Ferraris Weekend Of Revenge?
June 8, 2007 | 11:00 A.M. EST
That’s the question on the minds of Formula One fans throughout the world as teams and drivers prepare for Sunday's Canadian Grand Prix at the 2.709-mile Circuit Gilles Villeneuve.
Starting with the opening Grand Prix of the season in Australia, Scuderia Ferrari Marlboro has had its share of ups-and-downs this year, with the lowest point coming two weeks ago at the Monaco where Felipe Massa finished third – over a minute behind the Vodafone McLaren Mercedes duo of Fernando Alonso and Lewis Hamilton – while teammate Kimi Raikkonen finished eighth, one lap adrift of the race winner.
With that effort alone, any positive energy from the three combined team victories in the first five races has been wiped out.

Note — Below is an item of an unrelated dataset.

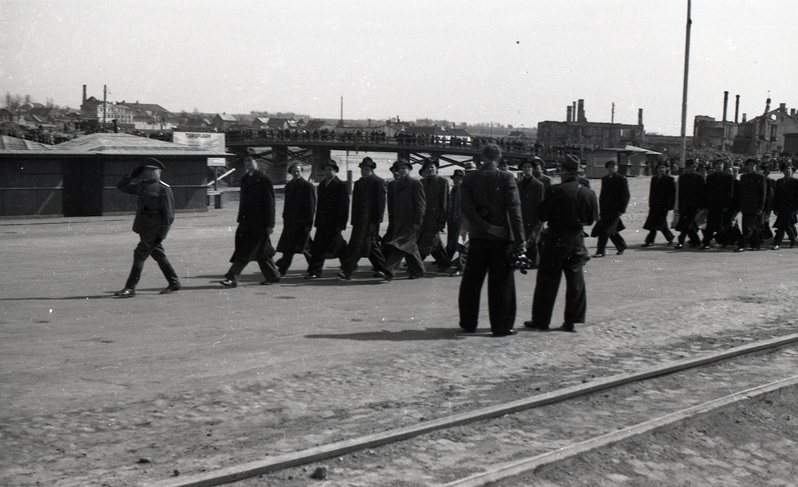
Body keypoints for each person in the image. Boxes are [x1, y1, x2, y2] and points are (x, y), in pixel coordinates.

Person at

"We knew from the beginning that McLaren are very strong and (in Monaco) they were stronger, so it was no surprise to find that. Let's just say congratulations. We need to fight in the remaining races in the championship," said Team Principal Jean Todt following the Monaco race. "McLaren were quickest and basically there's nothing else to say."
But as Raikkonen commented earlier this week, "The disappointment from Monaco has been stored in my archives. Now my batteries are fully charged for Montreal."

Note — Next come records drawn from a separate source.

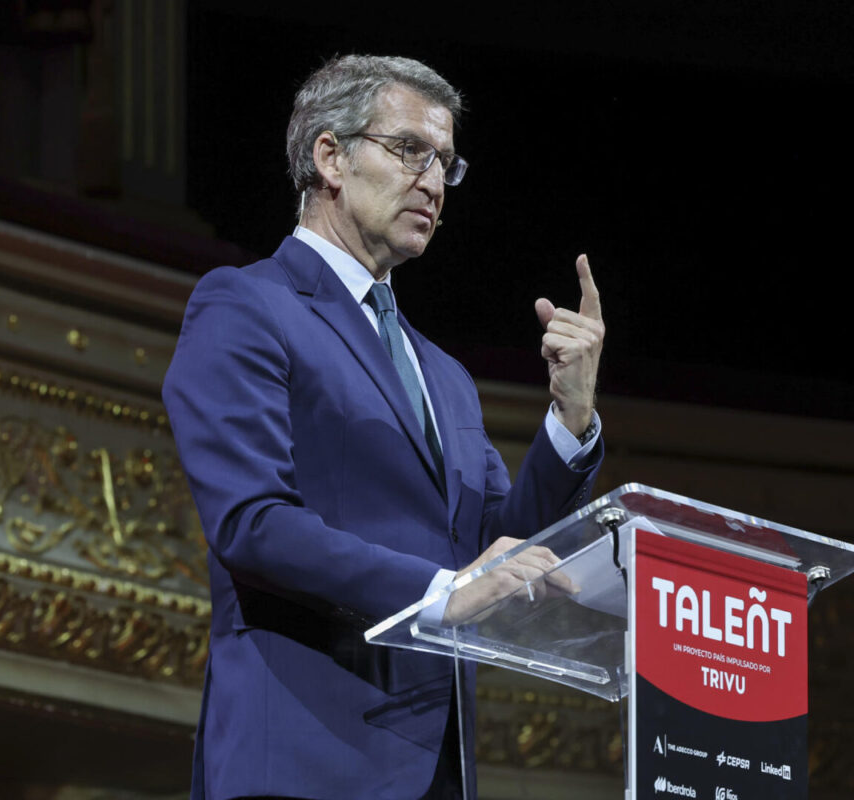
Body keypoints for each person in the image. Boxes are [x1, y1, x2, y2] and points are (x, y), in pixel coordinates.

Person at [163, 54, 605, 800]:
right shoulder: (245, 305)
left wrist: (571, 416)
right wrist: (439, 592)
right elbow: (251, 522)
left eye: (446, 164)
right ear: (329, 156)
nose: (434, 182)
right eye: (410, 151)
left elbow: (498, 553)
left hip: (433, 766)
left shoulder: (445, 377)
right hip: (303, 754)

Why the upbeat feeling? Because two of the strongest events for Ferrari are up next: The Canadian Grand Prix and the United States Grand Prix.
Unlike shorter courses like Monaco, both the Circuit Gilles Villeneuve and the Indianapolis Motor Speedway road course offer long straights combined with multiple hard braking zones, both strong areas for the Italian outfit.
Along with having a car that is suited for these style venues, Ferrari also comes into the event with several modifications to their F2007 machine including new front and rear wings along with other minor aerodynamic changes and tweaks to the brake system and cooling ducts.
"We believe we will have a strong package for this event," said Scuderia Ferrari Marlboro Sporting Director Stefano Domenicali. "There is no reason why we should not be able to fight for the win in Montreal after a weekend in Monaco where our performance did not accurately reflect our potential."
It is for that reason that both drivers for the "Prancing Horse" are confident of a return to competitiveness this weekend.
"I have never driven a Ferrari in Montreal or at Indy; so I really can't know how it will work on these two tracks, but I know that traditionally the Scuderia is very strong here; that is a real encouragement," said Raikkonen, who despite winning at Australia is now 15 points adrift of the joint championship leaders Alonso and Hamilton. "I'm sure that we will not be a minute behind McLaren, as it was the case in Monaco.
"I am fourth, 15 points behind the leader: that's not an abyss and with some good results, accompanied maybe even by some misstep of the competitors, the situation will change. Just as Todt said, if I was behind like that two races before the end of the season, my chances would be almost nil; but with twelve races to go it is not a gap I can't bridge. True, the races in Barcelona and Monte Carlo did not go very well for me, but I think I can still fight for the title."
Will Ferrari be able to get back into the championship fight and earn their 12th victory in Montreal? Pay attention to the red rollercoaster this weekend for the answer.